Search code examples
pythonscipydistributionbetabinomial-theorem

Finding alpha and beta of beta-binomial distribution with scipy.optimize and loglikelihood


A distribution is beta-binomial if p, the probability of success, in a binomial distribution has a beta distribution with shape parameters α > 0 and β > 0. The shape parameters define the probability of success. I want to find the values for α and β that best describe my data from the perspective of a beta-binomial distribution. My dataset players consist of data about the number of hits (H), the number of at-bats (AB) and the conversion (H / AB) of a lot of baseball players. I estimate the PDF with the help of the answer of JulienD in Beta Binomial Function in Python

from scipy.special import beta
from scipy.misc import comb

pdf = comb(n, k) * beta(k + a, n - k + b) / beta(a, b)

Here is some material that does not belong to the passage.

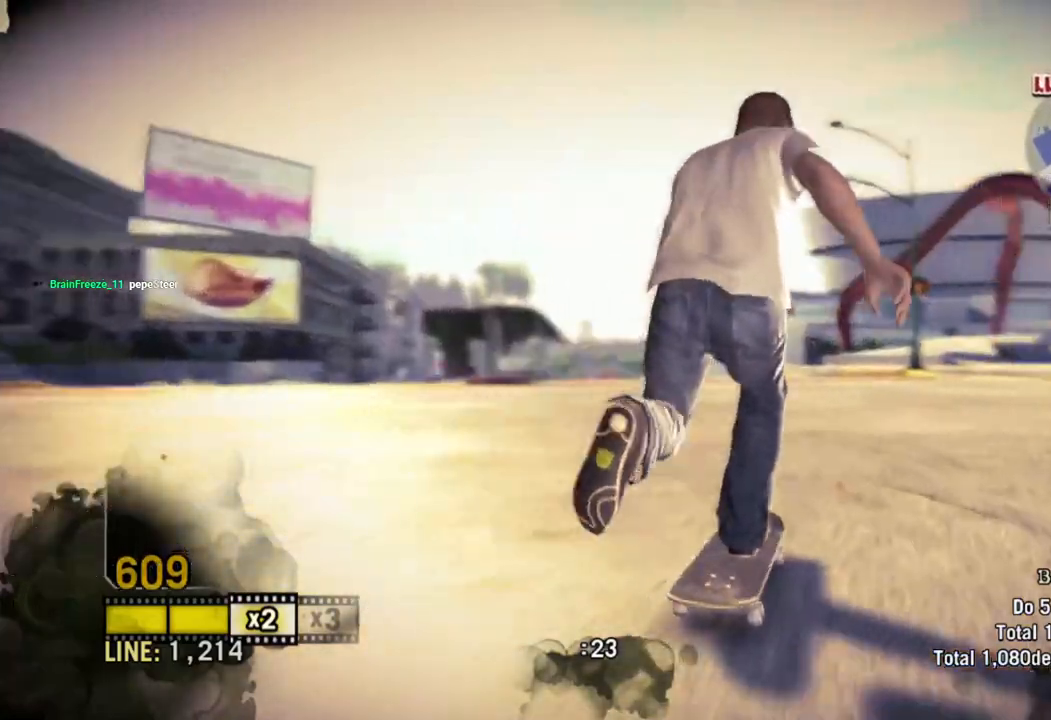
{"buttons": ["SQUARE"], "left_stick": "center", "right_stick": "center", "events": [[150, "left_stick", "center"], [367, "left_stick", "left"], [500, "left_stick", "center"]]}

Next, I write a loglikelihood function that we will minimize.

def loglike_betabinom(params, *args):
   """
   Negative log likelihood function for betabinomial distribution
   :param params: list for parameters to be fitted.
   :param args:  2-element array containing the sample data.
   :return: negative log-likelihood to be minimized.
   """

   a, b = params[0], params[1]
   k = args[0] # the conversion rate
   n = args[1] # the number of at-bats (AE)

   pdf = comb(n, k) * beta(k + a, n - k + b) / beta(a, b)

   return -1 * np.log(pdf).sum()   

Now, I want to write a function that minimizes loglike_betabinom

 from scipy.optimize import minimize
 init_params = [1, 10]
 res = minimize(loglike_betabinom, x0=init_params,
                args=(players['H'] / players['AB'], players['AB']),
                bounds=bounds,
                method='L-BFGS-B',
                options={'disp': True, 'maxiter': 250})
 print(res.x)

The result is [-6.04544138 2.03984464], which implies that α is negative which is not possible. I based my script on the following R-snippet. They get [101.359, 287.318]..

 ll <- function(alpha, beta) { 
    x <- career_filtered$H
    total <- career_filtered$AB
    -sum(VGAM::dbetabinom.ab(x, total, alpha, beta, log=True))
 }

 m <- mle(ll, start = list(alpha = 1, beta = 10), 
 method = "L-BFGS-B", lower = c(0.0001, 0.1))

 ab <- coef(m)

Can someone tell me what I am doing wrong? Help is much appreciated!!


Solution

  • One thing to pay attention to is that comb(n, k) in your log-likelihood might not be well-behaved numerically for the values of n and k in your dataset. You can verify this by applying comb to your data and see if infs appear.

    One way to amend things could be to rewrite the negative log-likelihood as suggested in https://stackoverflow.com/a/32355701/4240413, i.e. as a function of logarithms of Gamma functions as in

    from scipy.special import gammaln
    import numpy as np
    
    def loglike_betabinom(params, *args):
    
        a, b = params[0], params[1]
        k = args[0] # the OVERALL conversions
        n = args[1] # the number of at-bats (AE)
    
        logpdf = gammaln(n+1) + gammaln(k+a) + gammaln(n-k+b) + gammaln(a+b) - \
         (gammaln(k+1) + gammaln(n-k+1) + gammaln(a) + gammaln(b) + gammaln(n+a+b))
    
        return -np.sum(logpdf) 
    

    You can then minimize the log-likelihood with

    from scipy.optimize import minimize
    
    init_params = [1, 10]
    # note that I am putting 'H' in the args
    res = minimize(loglike_betabinom, x0=init_params,
                args=(players['H'], players['AB']),
                method='L-BFGS-B', options={'disp': True, 'maxiter': 250})
    print(res)
    

    and that should give reasonable results.

    You could check How to properly fit a beta distribution in python? for inspiration if you want to rework further your code.